_The task_: Word for word, copy all the data and drop the pictures.

_Records supplied_:
——————————
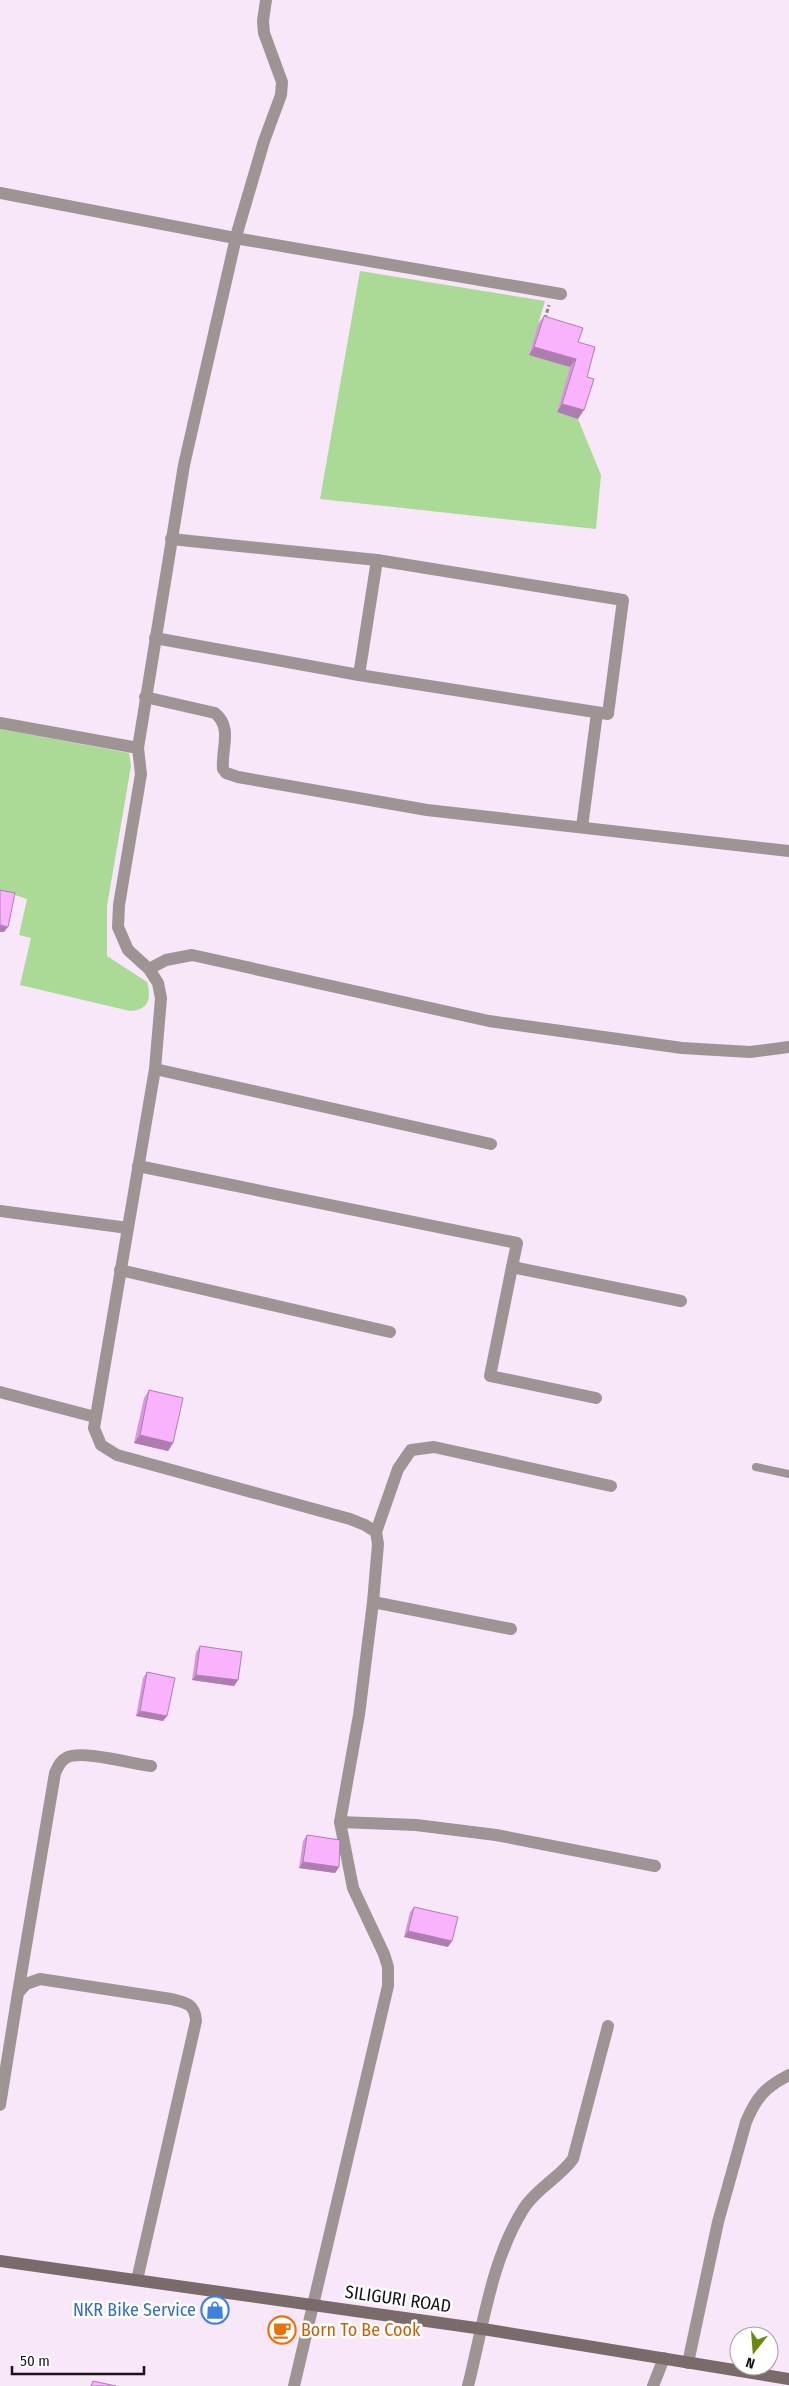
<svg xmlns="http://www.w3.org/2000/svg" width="789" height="2386" font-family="'Fira Sans Condensed',sans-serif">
  <rect width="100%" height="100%" fill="#f7e7f9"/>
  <g fill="#aada96">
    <polygon points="360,271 545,301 529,355 573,359 557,412 578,419 601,475 596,529 320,499"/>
    <path d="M0,729L129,753L131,766L107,906V956L147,982C152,999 148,1010 130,1011L20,985L31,938L19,935L27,899L0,890Z"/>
  </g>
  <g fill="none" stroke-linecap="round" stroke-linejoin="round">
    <polyline stroke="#8d818e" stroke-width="3" stroke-dasharray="4 2.5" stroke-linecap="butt" points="545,319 549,305"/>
    <polyline stroke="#9f9494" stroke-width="8" points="756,1467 789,1474"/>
    <g stroke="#9f9494" stroke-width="12">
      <polyline points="266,0 263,21 264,33 282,82 281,95 264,141 237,233 184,465 138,748 141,774 119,905 118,927 128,950 149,969 158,983 161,998 155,1069 94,1428 101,1445 117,1455 350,1519 365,1525 376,1532 378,1544 373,1602 359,1715 340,1822 353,1888 384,1954 388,1967 388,1986 294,2386"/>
      <polyline points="0,193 235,238 561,294"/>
      <polyline points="155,638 359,675 608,714 623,600 377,560 171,539"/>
      <polyline points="359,675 377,560"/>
      <path d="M145,697L215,713C233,728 221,749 223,769L226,773L238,777L427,810L789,851"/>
      <polyline points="0,723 138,748"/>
      <polyline points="582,827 597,713"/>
      <polyline points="149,969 166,960 192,955 489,1021 682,1048 750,1052 789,1047"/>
      <polyline points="155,1069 491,1144"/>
      <polyline points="138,1166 517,1243 512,1267 681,1301"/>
      <polyline points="0,1211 128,1228"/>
      <polyline points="512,1267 490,1376 596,1398"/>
      <polyline points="120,1270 390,1332"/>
      <polyline points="0,1392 95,1417"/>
      <polyline points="376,1532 398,1469 411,1450 434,1447 611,1486"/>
      <polyline points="373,1602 511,1629"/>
      <polyline points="340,1822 416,1825 496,1835 655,1866"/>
      <path d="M18,1993L55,1773C58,1767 60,1761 66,1758C80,1749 133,1764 151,1766"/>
      <path d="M0,2105L18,1993L26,1984L40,1979L171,1999C187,2003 195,2004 196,2021L137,2280"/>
      <path d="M688,2363L718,2222L746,2122C756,2098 765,2087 789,2075"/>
      <path d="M468,2386C483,2327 491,2260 524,2208C537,2188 559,2178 573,2159L608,2026"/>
      <polyline points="653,2386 664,2358"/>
    </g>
    <polyline stroke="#7a6a6a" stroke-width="12" points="0,2261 483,2329 789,2379"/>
  </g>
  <g fill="#d699d9">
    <polygon points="544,316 578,342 578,419 557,412 570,367 529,355 538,324"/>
    <polygon points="149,1390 173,1443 168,1451 134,1443 144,1398"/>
    <polygon points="200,1646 238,1680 234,1686 192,1680 196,1652"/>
    <polygon points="147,1672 167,1716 163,1721 136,1716 143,1678"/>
    <polygon points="307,1835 339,1867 335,1873 299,1868 303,1841"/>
    <polygon points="414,1907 448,1947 404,1937 410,1912"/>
  </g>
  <g fill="#ae7db0">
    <polygon points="534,347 576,359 570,367 529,355"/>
    <polygon points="562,404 584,410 578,419 557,412"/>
    <polygon points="0,925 8,927 4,932 0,932"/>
    <polygon points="140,1435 173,1443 168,1451 134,1443"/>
    <polygon points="196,1675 238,1680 234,1686 192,1680"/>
    <polygon points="140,1711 167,1716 163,1721 136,1716"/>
    <polygon points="303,1862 339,1867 335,1873 299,1868"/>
    <polygon points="408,1931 452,1941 448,1947 404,1937"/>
  </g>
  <g fill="#f9b2fc" stroke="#ae7db0">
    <polygon points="544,316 583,328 578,342 595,347 587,377 594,379 584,410 562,404 576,359 534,347"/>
    <polygon points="0,890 15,893 8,927 0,925"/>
    <polygon points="149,1390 183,1398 173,1443 140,1435"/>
    <polygon points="200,1646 242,1652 238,1680 196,1675"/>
    <polygon points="147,1672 175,1678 167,1716 140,1711"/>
    <polygon points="307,1835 340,1840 339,1867 303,1862"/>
    <polygon points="414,1907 458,1917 452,1941 408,1931"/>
    <polygon points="93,2381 116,2386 91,2386"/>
  </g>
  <defs>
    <g id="shop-ring" transform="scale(1.4375)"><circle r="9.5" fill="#fff" stroke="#3f7fe0" stroke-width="1.5"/><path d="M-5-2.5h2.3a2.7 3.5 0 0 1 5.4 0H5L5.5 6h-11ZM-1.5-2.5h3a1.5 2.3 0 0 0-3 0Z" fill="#3f7fe0"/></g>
    <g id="cafe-ring" transform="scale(1.4375)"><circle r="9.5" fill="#fff" stroke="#e8710a" stroke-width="1.5"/><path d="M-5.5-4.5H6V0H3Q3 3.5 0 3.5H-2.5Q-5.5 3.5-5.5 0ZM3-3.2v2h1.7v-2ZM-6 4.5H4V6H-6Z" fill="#e8710a"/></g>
  </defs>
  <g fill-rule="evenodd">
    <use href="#shop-ring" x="215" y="2310"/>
    <use href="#cafe-ring" x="282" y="2330"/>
  </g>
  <g text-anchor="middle" stroke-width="5" stroke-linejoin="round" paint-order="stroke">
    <g font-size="18" fill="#191319" stroke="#fff">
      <text transform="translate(398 2299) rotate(8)" y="6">SILIGURI ROAD</text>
    </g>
    <g font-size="18" fill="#366cbe" stroke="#fff" text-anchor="end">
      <text x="196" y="2316">NKR Bike Service</text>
    </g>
    <g font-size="18" fill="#c56008" stroke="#fff" text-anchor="start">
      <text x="301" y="2336">Born To Be Cook</text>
    </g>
  </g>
  <g transform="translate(754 2351) rotate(197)"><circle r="24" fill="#ffffff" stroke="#a3a1a3"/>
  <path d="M0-4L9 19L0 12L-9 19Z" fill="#68890b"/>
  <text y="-8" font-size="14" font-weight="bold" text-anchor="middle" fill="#191319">N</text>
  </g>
  <path d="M12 2366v8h132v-8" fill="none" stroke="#191319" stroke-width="2.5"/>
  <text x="20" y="2366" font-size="15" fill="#191319" stroke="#ffffff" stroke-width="4" paint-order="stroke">50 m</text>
</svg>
——————————
_Exercise response_:
<svg xmlns="http://www.w3.org/2000/svg" width="789" height="2386" font-family="'Fira Sans Condensed',sans-serif">
  <rect width="100%" height="100%" fill="#f7e7f9"/>
  <g fill="#aada96">
    <polygon points="360,271 545,301 529,355 573,359 557,412 578,419 601,475 596,529 320,499"/>
    <path d="M0,729L129,753L131,766L107,906V956L147,982C152,999 148,1010 130,1011L20,985L31,938L19,935L27,899L0,890Z"/>
  </g>
  <g fill="none" stroke-linecap="round" stroke-linejoin="round">
    <polyline stroke="#8d818e" stroke-width="3" stroke-dasharray="4 2.5" stroke-linecap="butt" points="545,319 549,305"/>
    <polyline stroke="#9f9494" stroke-width="8" points="756,1467 789,1474"/>
    <g stroke="#9f9494" stroke-width="12">
      <polyline points="266,0 263,21 264,33 282,82 281,95 264,141 237,233 184,465 138,748 141,774 119,905 118,927 128,950 149,969 158,983 161,998 155,1069 94,1428 101,1445 117,1455 350,1519 365,1525 376,1532 378,1544 373,1602 359,1715 340,1822 353,1888 384,1954 388,1967 388,1986 294,2386"/>
      <polyline points="0,193 235,238 561,294"/>
      <polyline points="155,638 359,675 608,714 623,600 377,560 171,539"/>
      <polyline points="359,675 377,560"/>
      <path d="M145,697L215,713C233,728 221,749 223,769L226,773L238,777L427,810L789,851"/>
      <polyline points="0,723 138,748"/>
      <polyline points="582,827 597,713"/>
      <polyline points="149,969 166,960 192,955 489,1021 682,1048 750,1052 789,1047"/>
      <polyline points="155,1069 491,1144"/>
      <polyline points="138,1166 517,1243 512,1267 681,1301"/>
      <polyline points="0,1211 128,1228"/>
      <polyline points="512,1267 490,1376 596,1398"/>
      <polyline points="120,1270 390,1332"/>
      <polyline points="0,1392 95,1417"/>
      <polyline points="376,1532 398,1469 411,1450 434,1447 611,1486"/>
      <polyline points="373,1602 511,1629"/>
      <polyline points="340,1822 416,1825 496,1835 655,1866"/>
      <path d="M18,1993L55,1773C58,1767 60,1761 66,1758C80,1749 133,1764 151,1766"/>
      <path d="M0,2105L18,1993L26,1984L40,1979L171,1999C187,2003 195,2004 196,2021L137,2280"/>
      <path d="M688,2363L718,2222L746,2122C756,2098 765,2087 789,2075"/>
      <path d="M468,2386C483,2327 491,2260 524,2208C537,2188 559,2178 573,2159L608,2026"/>
      <polyline points="653,2386 664,2358"/>
    </g>
    <polyline stroke="#7a6a6a" stroke-width="12" points="0,2261 483,2329 789,2379"/>
  </g>
  <g fill="#d699d9">
    <polygon points="544,316 578,342 578,419 557,412 570,367 529,355 538,324"/>
    <polygon points="149,1390 173,1443 168,1451 134,1443 144,1398"/>
    <polygon points="200,1646 238,1680 234,1686 192,1680 196,1652"/>
    <polygon points="147,1672 167,1716 163,1721 136,1716 143,1678"/>
    <polygon points="307,1835 339,1867 335,1873 299,1868 303,1841"/>
    <polygon points="414,1907 448,1947 404,1937 410,1912"/>
  </g>
  <g fill="#ae7db0">
    <polygon points="534,347 576,359 570,367 529,355"/>
    <polygon points="562,404 584,410 578,419 557,412"/>
    <polygon points="0,925 8,927 4,932 0,932"/>
    <polygon points="140,1435 173,1443 168,1451 134,1443"/>
    <polygon points="196,1675 238,1680 234,1686 192,1680"/>
    <polygon points="140,1711 167,1716 163,1721 136,1716"/>
    <polygon points="303,1862 339,1867 335,1873 299,1868"/>
    <polygon points="408,1931 452,1941 448,1947 404,1937"/>
  </g>
  <g fill="#f9b2fc" stroke="#ae7db0">
    <polygon points="544,316 583,328 578,342 595,347 587,377 594,379 584,410 562,404 576,359 534,347"/>
    <polygon points="0,890 15,893 8,927 0,925"/>
    <polygon points="149,1390 183,1398 173,1443 140,1435"/>
    <polygon points="200,1646 242,1652 238,1680 196,1675"/>
    <polygon points="147,1672 175,1678 167,1716 140,1711"/>
    <polygon points="307,1835 340,1840 339,1867 303,1862"/>
    <polygon points="414,1907 458,1917 452,1941 408,1931"/>
    <polygon points="93,2381 116,2386 91,2386"/>
  </g>
  <defs>
    <g id="shop-ring" transform="scale(1.4375)"><circle r="9.5" fill="#fff" stroke="#3f7fe0" stroke-width="1.5"/><path d="M-5-2.5h2.3a2.7 3.5 0 0 1 5.4 0H5L5.5 6h-11ZM-1.5-2.5h3a1.5 2.3 0 0 0-3 0Z" fill="#3f7fe0"/></g>
    <g id="cafe-ring" transform="scale(1.4375)"><circle r="9.5" fill="#fff" stroke="#e8710a" stroke-width="1.5"/><path d="M-5.5-4.5H6V0H3Q3 3.5 0 3.5H-2.5Q-5.5 3.5-5.5 0ZM3-3.2v2h1.7v-2ZM-6 4.5H4V6H-6Z" fill="#e8710a"/></g>
  </defs>
  <g fill-rule="evenodd">
    <use href="#shop-ring" x="215" y="2310"/>
    <use href="#cafe-ring" x="282" y="2330"/>
  </g>
  <g text-anchor="middle" stroke-width="5" stroke-linejoin="round" paint-order="stroke">
    <g font-size="18" fill="#191319" stroke="#fff">
      <text transform="translate(398 2299) rotate(8)" y="6">SILIGURI ROAD</text>
    </g>
    <g font-size="18" fill="#366cbe" stroke="#fff" text-anchor="end">
      <text x="196" y="2316">NKR Bike Service</text>
    </g>
    <g font-size="18" fill="#c56008" stroke="#fff" text-anchor="start">
      <text x="301" y="2336">Born To Be Cook</text>
    </g>
  </g>
  <g transform="translate(754 2351) rotate(197)"><circle r="24" fill="#ffffff" stroke="#a3a1a3"/>
  <path d="M0-4L9 19L0 12L-9 19Z" fill="#68890b"/>
  <text y="-8" font-size="14" font-weight="bold" text-anchor="middle" fill="#191319">N</text>
  </g>
  <path d="M12 2366v8h132v-8" fill="none" stroke="#191319" stroke-width="2.5"/>
  <text x="20" y="2366" font-size="15" fill="#191319" stroke="#ffffff" stroke-width="4" paint-order="stroke">50 m</text>
</svg>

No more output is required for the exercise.